__What the exercise asks__: Write the next part of the tapeworm genome text below, picking up after its final sentence.

__Reading text__:
For the first time, researchers have mapped the genomes of
tapeworms to reveal potential drug targets on which existing drugs could act.
The genomes provide a new resource that offers faster ways to develop urgently
needed and effective treatments for these debilitating diseases.
Tapeworms cause two of the World Health Organization's 17
neglected tropical diseases; echinococcosis and cysticercosis. The team
sequenced the genomes of four species of tapeworm to explore the genetics and
underlying biology of this unusual parasite. As an adult it can live relatively
harmlessly in the gut, but its larvae can spread through the body with
devastating effects. The larvae form cysts in the internal organs or tissues of
humans and other animals. These cysts proliferate or grow in the body, much
like cancer. In some species this can cause complications such as blindness and
epilepsy, with others it may lead to death.
"Tapeworm infections are prevalent across the world and
their devastating burden is comparable to that of multiple sclerosis or
malignant melanoma," says Dr Matthew Berriman, senior author from the
Wellcome Trust Sanger Institute. "These genome sequences are helping us to
immediately identify new targets for much-needed drug treatment. In addition,
exploring the parasites' full DNA sequences is driving our understanding of its
complex biology, helping the research community to focus on the most effective
How the study was
Normally, researchers identify new targets for drugs to
combat diseases by comparing a pathogen's genome sequence with the human host's
DNA to find differences between them. This time, however, the team deliberately
looked for similarities between humans and the parasite because both are
multicellular and the tapeworm is evolutionarily similar to humans.
By finding similarities, the scientists found targets that
exploit the activities of existing drugs. Identifying treatments already on
pharmacy shelves and approved for other uses should save time and money.
Many of the processes of these diseases parallel those of
cancer tumours, suggesting that tapeworms could be susceptible to cancer
treatments, such as suppressing cell division and preventing DNA replication.
When the team compiled a list of most likely targets for drug treatment, many
of them were the same targets as pre-existing cancer chemotherapies.
Combining biological knowledge with the full genome also
revealed other promising targets for existing drugs. Over time, tapeworms have
lost the ability to synthesise the necessary fats and cholesterol that are
crucial for larvae development. Instead, they scavenge and modify them from
their hosts. The most active genes in the tapeworm are central to this
important scavenging process because they produce the proteins that bind fats
or are the precursors of fatty acid binding proteins. Disrupting these proteins
with current drugs may prove an effective treatment.

__Information__:

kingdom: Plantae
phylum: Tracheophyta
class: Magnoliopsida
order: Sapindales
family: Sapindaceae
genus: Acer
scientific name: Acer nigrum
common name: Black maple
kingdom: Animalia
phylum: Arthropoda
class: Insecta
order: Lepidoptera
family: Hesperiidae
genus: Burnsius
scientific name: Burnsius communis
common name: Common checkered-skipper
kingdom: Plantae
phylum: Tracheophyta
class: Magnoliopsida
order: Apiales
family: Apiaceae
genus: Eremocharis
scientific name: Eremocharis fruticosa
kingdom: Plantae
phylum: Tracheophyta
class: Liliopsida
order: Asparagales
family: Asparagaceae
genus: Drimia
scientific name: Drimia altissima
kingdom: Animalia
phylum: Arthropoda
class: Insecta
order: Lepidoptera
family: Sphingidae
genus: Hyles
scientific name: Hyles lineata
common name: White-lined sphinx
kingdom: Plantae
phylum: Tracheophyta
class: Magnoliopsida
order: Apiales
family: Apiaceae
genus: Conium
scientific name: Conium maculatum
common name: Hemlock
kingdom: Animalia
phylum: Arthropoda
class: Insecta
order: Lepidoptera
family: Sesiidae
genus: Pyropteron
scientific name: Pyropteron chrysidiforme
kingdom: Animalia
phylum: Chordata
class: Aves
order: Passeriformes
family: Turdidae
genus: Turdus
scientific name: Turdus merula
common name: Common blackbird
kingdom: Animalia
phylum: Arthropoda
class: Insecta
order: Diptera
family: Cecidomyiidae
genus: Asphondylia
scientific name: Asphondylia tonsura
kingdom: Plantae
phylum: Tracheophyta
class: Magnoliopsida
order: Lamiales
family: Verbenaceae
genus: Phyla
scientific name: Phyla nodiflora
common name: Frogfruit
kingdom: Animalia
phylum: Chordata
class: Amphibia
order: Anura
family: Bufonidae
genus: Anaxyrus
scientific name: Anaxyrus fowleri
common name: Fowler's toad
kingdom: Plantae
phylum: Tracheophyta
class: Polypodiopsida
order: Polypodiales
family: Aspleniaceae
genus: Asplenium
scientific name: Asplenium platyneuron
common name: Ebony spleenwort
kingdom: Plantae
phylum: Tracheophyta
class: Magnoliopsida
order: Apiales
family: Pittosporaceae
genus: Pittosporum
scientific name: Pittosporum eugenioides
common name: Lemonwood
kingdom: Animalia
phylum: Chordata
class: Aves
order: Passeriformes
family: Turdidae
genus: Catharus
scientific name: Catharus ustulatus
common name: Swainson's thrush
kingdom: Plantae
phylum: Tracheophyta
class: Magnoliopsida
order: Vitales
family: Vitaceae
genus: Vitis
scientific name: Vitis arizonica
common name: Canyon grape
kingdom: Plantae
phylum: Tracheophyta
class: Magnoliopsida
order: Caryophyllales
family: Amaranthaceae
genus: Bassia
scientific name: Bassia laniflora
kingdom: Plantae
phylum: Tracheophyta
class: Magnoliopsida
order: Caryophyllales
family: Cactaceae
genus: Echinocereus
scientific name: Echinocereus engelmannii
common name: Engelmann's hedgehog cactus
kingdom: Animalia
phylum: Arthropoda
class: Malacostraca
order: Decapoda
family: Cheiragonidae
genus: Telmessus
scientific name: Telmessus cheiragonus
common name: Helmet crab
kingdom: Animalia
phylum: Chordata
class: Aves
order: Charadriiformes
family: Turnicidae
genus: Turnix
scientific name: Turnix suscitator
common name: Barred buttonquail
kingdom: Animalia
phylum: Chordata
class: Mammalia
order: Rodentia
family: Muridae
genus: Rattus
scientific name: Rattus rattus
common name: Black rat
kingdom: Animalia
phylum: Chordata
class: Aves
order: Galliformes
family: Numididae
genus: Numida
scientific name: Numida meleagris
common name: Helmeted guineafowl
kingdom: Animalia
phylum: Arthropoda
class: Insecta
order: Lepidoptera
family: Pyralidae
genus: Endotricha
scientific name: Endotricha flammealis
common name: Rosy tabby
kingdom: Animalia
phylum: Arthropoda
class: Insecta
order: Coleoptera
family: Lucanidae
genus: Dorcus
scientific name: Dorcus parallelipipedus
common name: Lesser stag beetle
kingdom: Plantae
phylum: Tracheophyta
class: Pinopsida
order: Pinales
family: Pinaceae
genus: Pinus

__Result below__:
"We have developed new method to grow tapeworm cells in
the laboratory and we're screening these cells against many of the potential
drug treatments identified from the genomes," says Professor Klaus Brehm,
co-author from the University of Würzburg, Germany. "Given that so few
successful treatment options are currently available, we hope that we will be
able to identify and validate existing drug candidates, relieving the burden of
this debilitating, overlooked disease."
What the study found
As well as identifying targets that existing drugs could act
on, the team discovered why other treatments have been unsuccessful. For
example, targeting the acetylcholinesterases (enzymes present in the central
nervous system) has been successful in treating malaria and fluke worms, but
was ineffective against tapeworms.
Analysing gene activity showed that the production of
acetylcholinesterases is surprisingly low in tapeworm cysts, explaining why
their disruption had no effect.
For one tapeworm species, the team managed to assemble
essentially complete chromosomes. Surprisingly, this revealed a similar
chromosomal organisation with the distantly related flukes. The quality and
high level of genomic sequence in this study also enabled the team to examine
the evolutionary genetic losses and gains of tapeworms, providing them with
hundreds of potential drug targets and eliminating those targets that are
unlikely to work against tapeworm infection.
"We need to take advantage of this genetic sequence
data to find new and improved ways of coping with this problem that devastates
much of the developed and developing world," says Professor Peter Hotez,
Dean of the National School of Tropical Medicine at Baylor College of Medicine
and Editor-in-Chief of PLoS Neglected Tropical Diseases.
"Open access to
these complete genomes will accelerate the pace in which we find alternative
tools and treatments to combat tapeworm infections."